Era il 18 marzo 2020 quando l’Italia e il mondo rimanevano scioccati alla vista della lunga colonna di camion militari che, nelle vie deserte di Bergamo, portavano via le bare dei malati morti. È quella la notte dell’Italia ma dopo un anno il Covid-19 ancora colpisce con una virulenza analoga tanto che il responsabile dell’Area vasta 1, Romeo Magnoni, ha introdotto il suo saluto riferendo che anche ieri si lavorava per reperire posti letto per i malati da ricoverare. 


«E’ stato l’anno più difficile, per certi aspetti surreale, in cui l’emergenza sanitaria ha portato nella nostra comunità un inedito confronto con la morte», ha testimoniato il primo cittadino Massimo Seri, che aveva già celebrato le vittime della pandemia nel luglio scorso in una serata di parole, preghiere e musica alla Rocca malatestiana e che ieri ha imbastito la cerimonia sui temi del ricordo e della guarigione, con i rappresentanti dei soggetti impegnati contro il coronoravirus ma senza pubblico perché un anno dopo c’è un altro lockdown. «Ricordare – ha sottolineato il sindaco – contiene etimologicamente la parola cor cordis, cuore, che gli antichi ritenevano fosse la sede della memoria; non la mente ma il cuore è il contenitore dei nostri ricordi. Per questo non mi soffermerò nuovamente sulla tristezza, che tutti abbiamo vissuto e in particolare i familiari delle vittime, ai quali mi stringo con sincero affetto e comprensione, ma voglio piuttosto lanciare un invito al ricordo come nuova cura, come lotta alla disperazione, come messaggio di speranza che mai deve abbandonarci, nemmeno nell’ora più buia».


Perciò nel parco dell’aeroporto, a ottobre quando la stagione sarà più congeniale, nascerà il bosco della memoria, con un albero piantumato per ciascuna vittima del Covid-19 e curato in collaborazione con le famiglie.

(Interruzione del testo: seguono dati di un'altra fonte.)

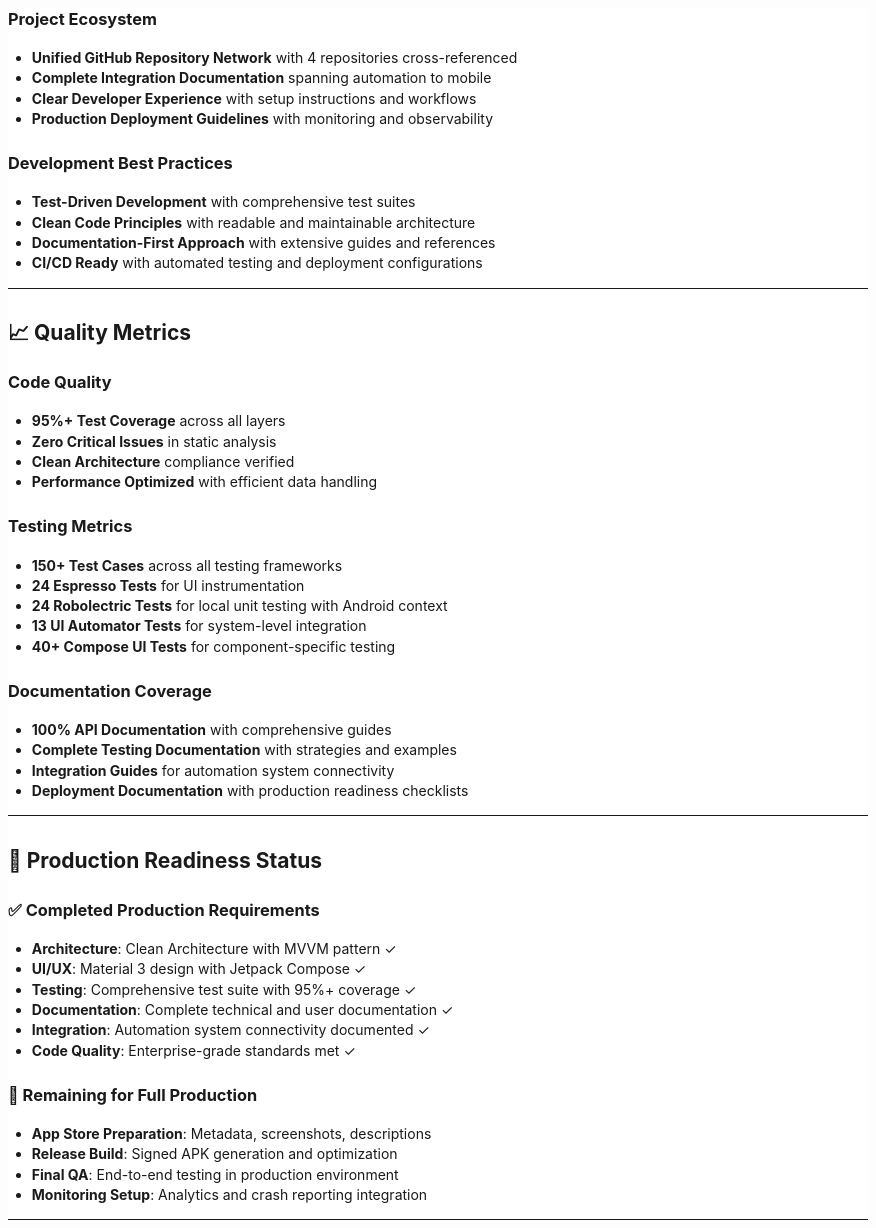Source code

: ### **Project Ecosystem**
- **Unified GitHub Repository Network** with 4 repositories cross-referenced
- **Complete Integration Documentation** spanning automation to mobile
- **Clear Developer Experience** with setup instructions and workflows
- **Production Deployment Guidelines** with monitoring and observability

### **Development Best Practices**
- **Test-Driven Development** with comprehensive test suites
- **Clean Code Principles** with readable and maintainable architecture
- **Documentation-First Approach** with extensive guides and references
- **CI/CD Ready** with automated testing and deployment configurations

---

## 📈 Quality Metrics

### **Code Quality**
- **95%+ Test Coverage** across all layers
- **Zero Critical Issues** in static analysis
- **Clean Architecture** compliance verified
- **Performance Optimized** with efficient data handling

### **Testing Metrics**
- **150+ Test Cases** across all testing frameworks
- **24 Espresso Tests** for UI instrumentation
- **24 Robolectric Tests** for local unit testing with Android context
- **13 UI Automator Tests** for system-level integration
- **40+ Compose UI Tests** for component-specific testing

### **Documentation Coverage**
- **100% API Documentation** with comprehensive guides
- **Complete Testing Documentation** with strategies and examples
- **Integration Guides** for automation system connectivity
- **Deployment Documentation** with production readiness checklists

---

## 🚀 Production Readiness Status

### ✅ Completed Production Requirements
- **Architecture**: Clean Architecture with MVVM pattern ✓
- **UI/UX**: Material 3 design with Jetpack Compose ✓
- **Testing**: Comprehensive test suite with 95%+ coverage ✓
- **Documentation**: Complete technical and user documentation ✓
- **Integration**: Automation system connectivity documented ✓
- **Code Quality**: Enterprise-grade standards met ✓

### 🔲 Remaining for Full Production
- **App Store Preparation**: Metadata, screenshots, descriptions
- **Release Build**: Signed APK generation and optimization
- **Final QA**: End-to-end testing in production environment
- **Monitoring Setup**: Analytics and crash reporting integration

---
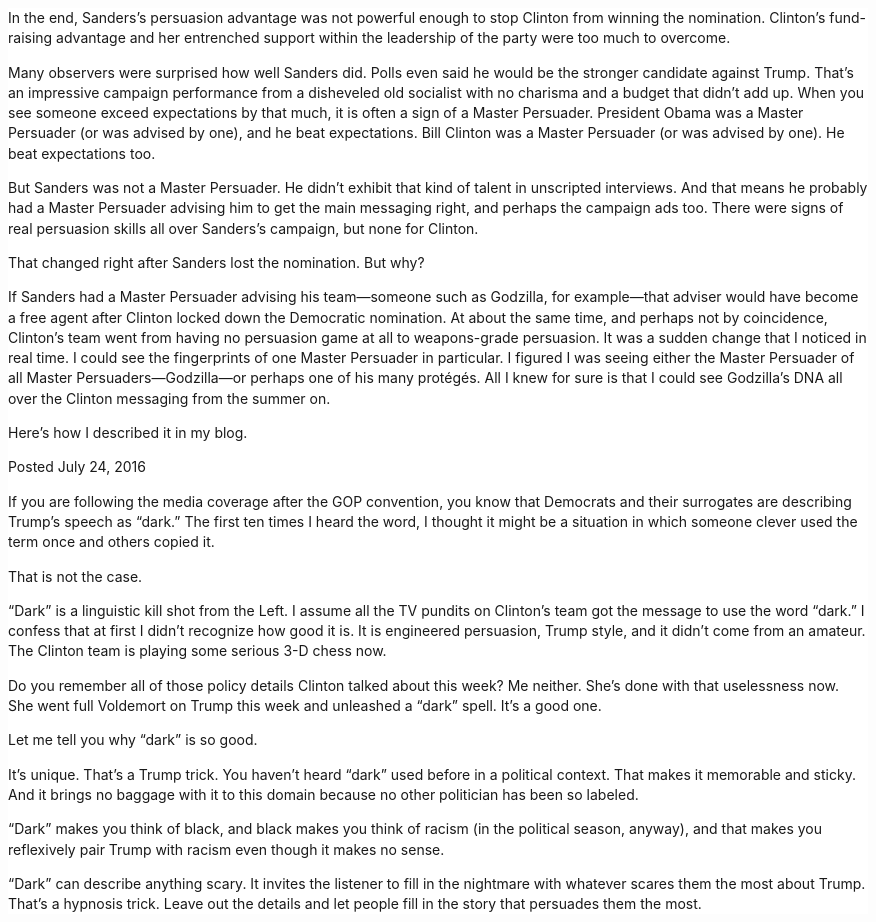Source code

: In the end, Sanders’s persuasion advantage was not powerful enough to stop Clinton from winning the nomination. Clinton’s fund-raising advantage and her entrenched support within the leadership of the party were too much to overcome.

Many observers were surprised how well Sanders did. Polls even said he would be the stronger candidate against Trump. That’s an impressive campaign performance from a disheveled old socialist with no charisma and a budget that didn’t add up. When you see someone exceed expectations by that much, it is often a sign of a Master Persuader. President Obama was a Master Persuader (or was advised by one), and he beat expectations. Bill Clinton was a Master Persuader (or was advised by one). He beat expectations too.

But Sanders was not a Master Persuader. He didn’t exhibit that kind of talent in unscripted interviews. And that means he probably had a Master Persuader advising him to get the main messaging right, and perhaps the campaign ads too. There were signs of real persuasion skills all over Sanders’s campaign, but none for Clinton.

That changed right after Sanders lost the nomination. But why?

If Sanders had a Master Persuader advising his team—someone such as Godzilla, for example—that adviser would have become a free agent after Clinton locked down the Democratic nomination. At about the same time, and perhaps not by coincidence, Clinton’s team went from having no persuasion game at all to weapons-grade persuasion. It was a sudden change that I noticed in real time. I could see the fingerprints of one Master Persuader in particular. I figured I was seeing either the Master Persuader of all Master Persuaders—Godzilla—or perhaps one of his many protégés. All I knew for sure is that I could see Godzilla’s DNA all over the Clinton messaging from the summer on.

Here’s how I described it in my blog.

Posted July 24, 2016

If you are following the media coverage after the GOP convention, you know that Democrats and their surrogates are describing Trump’s speech as “dark.” The first ten times I heard the word, I thought it might be a situation in which someone clever used the term once and others copied it.

That is not the case.

“Dark” is a linguistic kill shot from the Left. I assume all the TV pundits on Clinton’s team got the message to use the word “dark.” I confess that at first I didn’t recognize how good it is. It is engineered persuasion, Trump style, and it didn’t come from an amateur. The Clinton team is playing some serious 3-D chess now.

Do you remember all of those policy details Clinton talked about this week? Me neither. She’s done with that uselessness now. She went full Voldemort on Trump this week and unleashed a “dark” spell. It’s a good one.

Let me tell you why “dark” is so good.

It’s unique. That’s a Trump trick. You haven’t heard “dark” used before in a political context. That makes it memorable and sticky. And it brings no baggage with it to this domain because no other politician has been so labeled.

“Dark” makes you think of black, and black makes you think of racism (in the political season, anyway), and that makes you reflexively pair Trump with racism even though it makes no sense.

“Dark” can describe anything scary. It invites the listener to fill in the nightmare with whatever scares them the most about Trump. That’s a hypnosis trick. Leave out the details and let people fill in the story that persuades them the most.
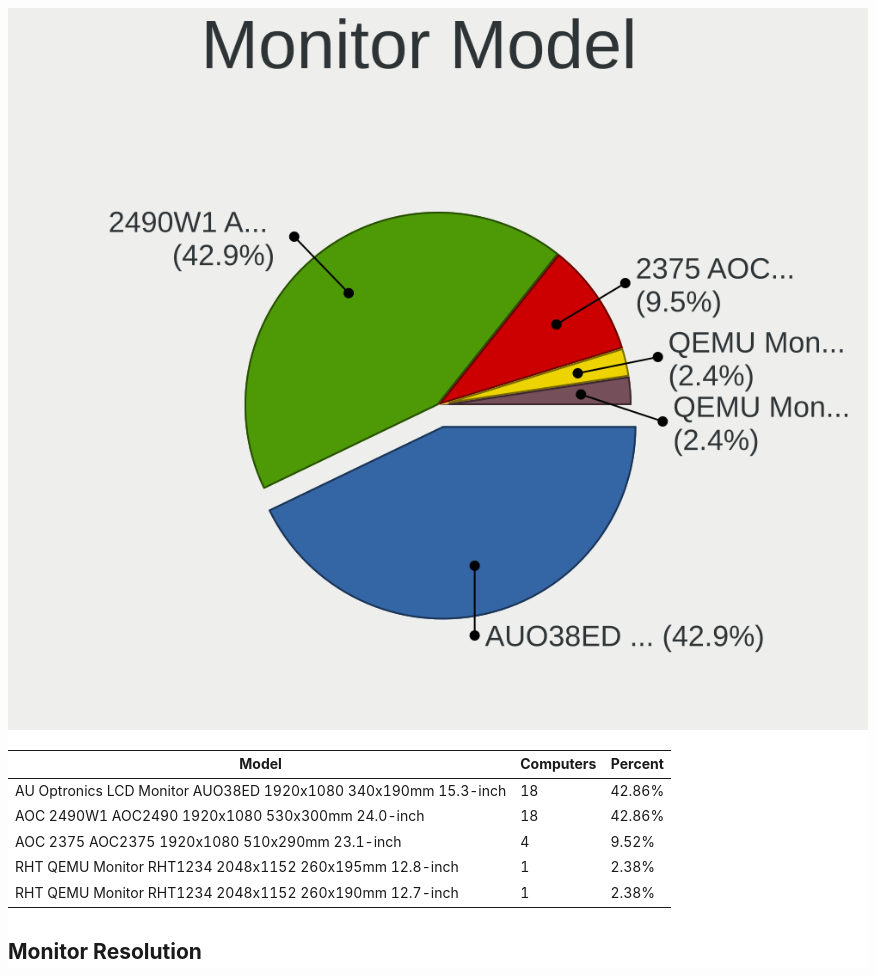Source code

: ![Monitor Model](./images/pie_chart/mon_model.svg)


| Model                                                          | Computers | Percent |
|----------------------------------------------------------------|-----------|---------|
| AU Optronics LCD Monitor AUO38ED 1920x1080 340x190mm 15.3-inch | 18        | 42.86%  |
| AOC 2490W1 AOC2490 1920x1080 530x300mm 24.0-inch               | 18        | 42.86%  |
| AOC 2375 AOC2375 1920x1080 510x290mm 23.1-inch                 | 4         | 9.52%   |
| RHT QEMU Monitor RHT1234 2048x1152 260x195mm 12.8-inch         | 1         | 2.38%   |
| RHT QEMU Monitor RHT1234 2048x1152 260x190mm 12.7-inch         | 1         | 2.38%   |

Monitor Resolution
------------------
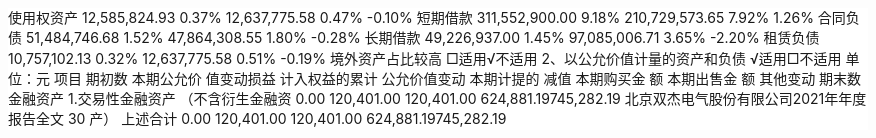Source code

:使用权资产
12,585,824.93
0.37%
12,637,775.58
0.47%
-0.10%
短期借款
311,552,900.00
9.18%
210,729,573.65
7.92%
1.26%
合同负债
51,484,746.68
1.52%
47,864,308.55
1.80%
-0.28%
长期借款
49,226,937.00
1.45%
97,085,006.71
3.65%
-2.20%
租赁负债
10,757,102.13
0.32%
12,637,775.58
0.51%
-0.19%
境外资产占比较高
□适用√不适用
2、以公允价值计量的资产和负债
√适用□不适用
单位：元
项目
期初数
本期公允价
值变动损益
计入权益的累计
公允价值变动
本期计提的
减值
本期购买金
额
本期出售金
额
其他变动
期末数
金融资产
1.交易性金融资产
（不含衍生金融资
0.00
120,401.00
120,401.00
624,881.19745,282.19
北京双杰电气股份有限公司2021年年度报告全文
30
产）
上述合计
0.00
120,401.00
120,401.00
624,881.19745,282.19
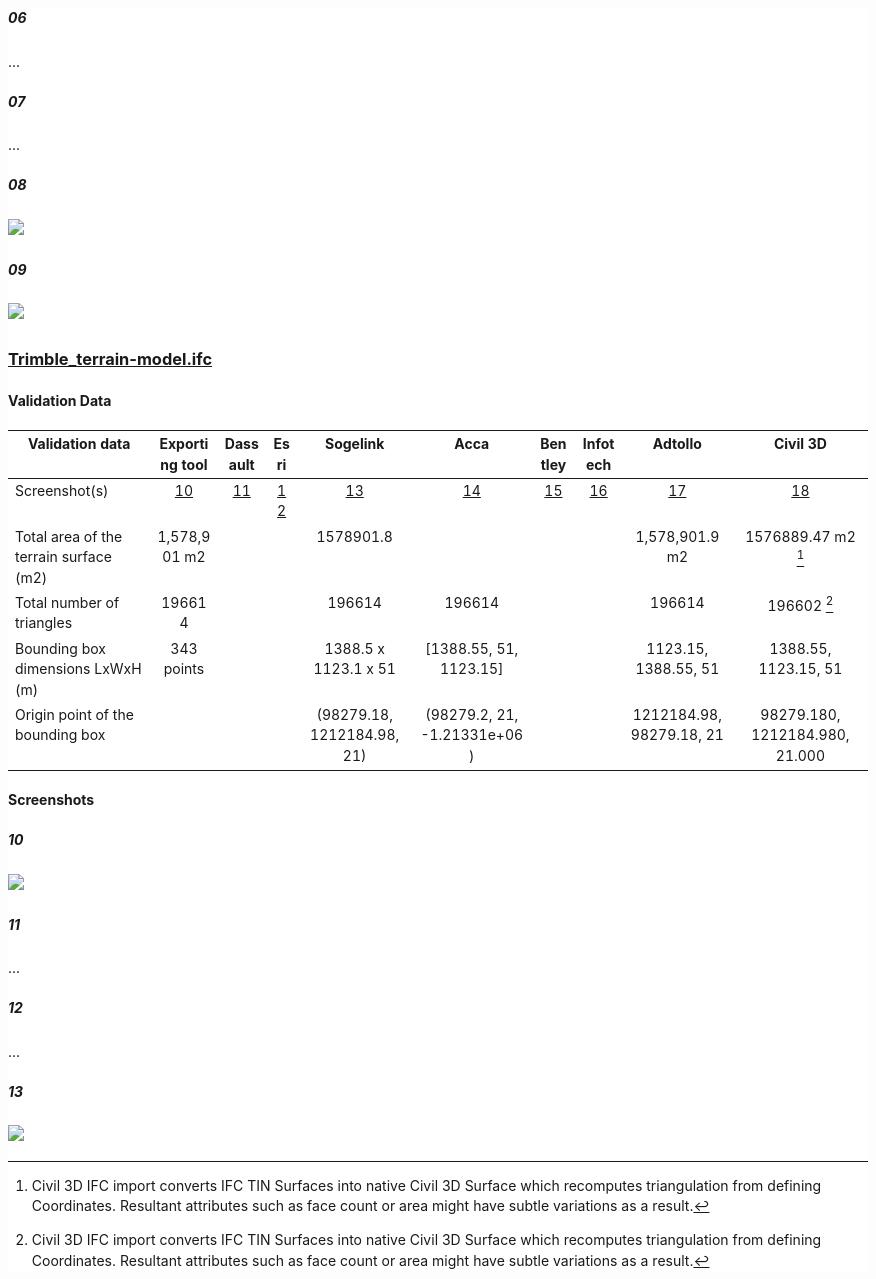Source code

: 
##### 06
...

##### 07
...

##### 08
<div>
<img src="https://github.com/Samanii2/IFC4.x-IF/blob/patch-2/IFC-files/Terrain-models/Adtollo/ACCA_Terrain_model_Import_Adtollo.jpg" width="500"/>
</div>

##### 09
<div>
<img src="./AutdeskCivil3D/AutodeskCivil3D_Import_ACCA.jpg" width="500"/>
</div>

### [Trimble_terrain-model.ifc](./TrimbleQuadri/Trimble_terrain-model.ifc)

#### Validation Data

| Validation data                        | Exporting tool | Dassault  |   Esri    |           Sogelink         |            Acca             |  Bentley  | Infotech  |         Adtollo          | Civil 3D                       |
|----------------------------------------|:--------------:|:---------:|:---------:|:--------------------------:|:---------------------------:|:---------:|:---------:|:------------------------:|:------------------------------:|
| Screenshot(s)                          |   [10](#10)    | [11](#11) | [12](#12) |             [13](#13)      |          [14](#14)          | [15](#15) | [16](#16) |        [17](#17)         | [18](#18)                      |
| Total area of the terrain surface (m2) |  1,578,901 m2  |           |           |            1578901.8       |                             |           |           |      1,578,901.9 m2      | 1576889.47  m2  [^1]           |
| Total number of triangles              |     196614     |           |           |            196614          |           196614            |           |           |          196614          | 196602  [^1]                   |
| Bounding box dimensions LxWxH (m)      |   343 points   |           |           |   1388.5 x 1123.1 x 51     |   [1388.55, 51, 1123.15]    |           |           |   1123.15, 1388.55, 51   | 1388.55, 1123.15, 51           |
| Origin point of the bounding box       |                |           |           | (98279.18, 1212184.98, 21) | (98279.2, 21, -1.21331e+06) |           |           | 1212184.98, 98279.18, 21 | 98279.180, 1212184.980, 21.000 | 

#### Screenshots

##### 10
<div>
<img src="https://github.com/JanErikHoel/IFC4.x-IF/assets/48426749/5105e02d-864f-454f-b6d4-0f9580689314" width="500"/>
</div>

##### 11
...

##### 12
...

##### 13
<div>
<img src="./Sogelink/Sogelink_Import_Trimble.png" width="500"/>
</div>


[^1]: Civil 3D IFC import converts IFC TIN Surfaces into native Civil 3D Surface which recomputes triangulation from defining Coordinates.  Resultant attributes such as face count or area might have subtle variations as a result. 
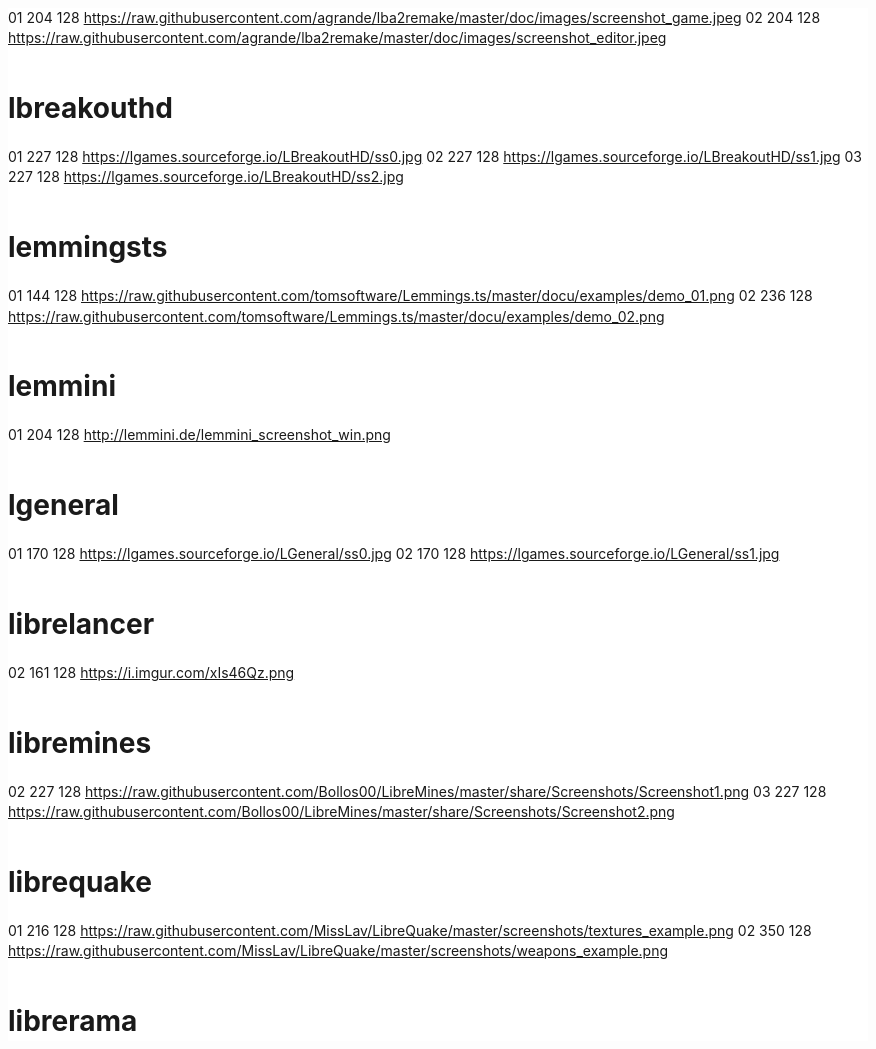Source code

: 01 204 128 https://raw.githubusercontent.com/agrande/lba2remake/master/doc/images/screenshot_game.jpeg
02 204 128 https://raw.githubusercontent.com/agrande/lba2remake/master/doc/images/screenshot_editor.jpeg

# lbreakouthd

01 227 128 https://lgames.sourceforge.io/LBreakoutHD/ss0.jpg
02 227 128 https://lgames.sourceforge.io/LBreakoutHD/ss1.jpg
03 227 128 https://lgames.sourceforge.io/LBreakoutHD/ss2.jpg

# lemmingsts

01 144 128 https://raw.githubusercontent.com/tomsoftware/Lemmings.ts/master/docu/examples/demo_01.png
02 236 128 https://raw.githubusercontent.com/tomsoftware/Lemmings.ts/master/docu/examples/demo_02.png

# lemmini

01 204 128 http://lemmini.de/lemmini_screenshot_win.png

# lgeneral

01 170 128 https://lgames.sourceforge.io/LGeneral/ss0.jpg
02 170 128 https://lgames.sourceforge.io/LGeneral/ss1.jpg

# librelancer

02 161 128 https://i.imgur.com/xIs46Qz.png

# libremines

02 227 128 https://raw.githubusercontent.com/Bollos00/LibreMines/master/share/Screenshots/Screenshot1.png
03 227 128 https://raw.githubusercontent.com/Bollos00/LibreMines/master/share/Screenshots/Screenshot2.png

# librequake

01 216 128 https://raw.githubusercontent.com/MissLav/LibreQuake/master/screenshots/textures_example.png
02 350 128 https://raw.githubusercontent.com/MissLav/LibreQuake/master/screenshots/weapons_example.png

# librerama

Un monumento naturale della vita, a testimonianza di una comunità che, ha rimarcato Seri, «con la forza dell’unione e la generosità dimostrate verrà fuori prima o poi dalla pandemia». Doveroso il ringraziamento agli operatori sanitari, ai volontari, alle forze dell’ordine e ai numerosi donatori delle diverse iniziative di solidarietà, senza dimenticare le difficoltà di quanti ora patiscono gravi conseguenze per il lavoro.


Il medico Luca Santilli delle unità speciali di continuità assistenziale (Usca) ha rilevato, con la chiarezza della sua giovane età, «che purtroppo il Covid ci ha colti un po’ impreparati e ancora purtroppo non sta arretrando, non si sta indebolendo, quindi dobbiamo cercare ancora di farci forza gli uni con gli altri, di resistere, perché presto sconfiggeremo anche questa malattia».


Il direttore Magnoni ha rilanciato l’appello a rispettare le regole anti Covid già espresso dal sindaco, trattenendo a stento l’emozione nell’invitare tutti a mettersi in fila per farsi vaccinare, «perché la vaccinazione è l’unica possibilità che abbiamo, se tutti ci vacciniamo spero che entro l’estate riusciremo a uscire da questa pandemia».
Ha concluso monsignor Trasarti, degente Covid guarito dalla malattia, che ha testimoniato la gratitudine per l’empatia, la forza e il sacrificio degli operatori sanitari e evidenziando anche l’importanza dell’accompagnamento e del sostegno, come hanno fatto i bravi parroci, verso chi ha perso persone care in questa «guerra non dichiarata, che ha costruito tante tombe senza sapere perché si andava a morire, per colpa di nessuno».
Infine, tutti hanno contribuito simbolicamente, con la pala e un po’ di terra, alla piantumazione dell’albero della vita.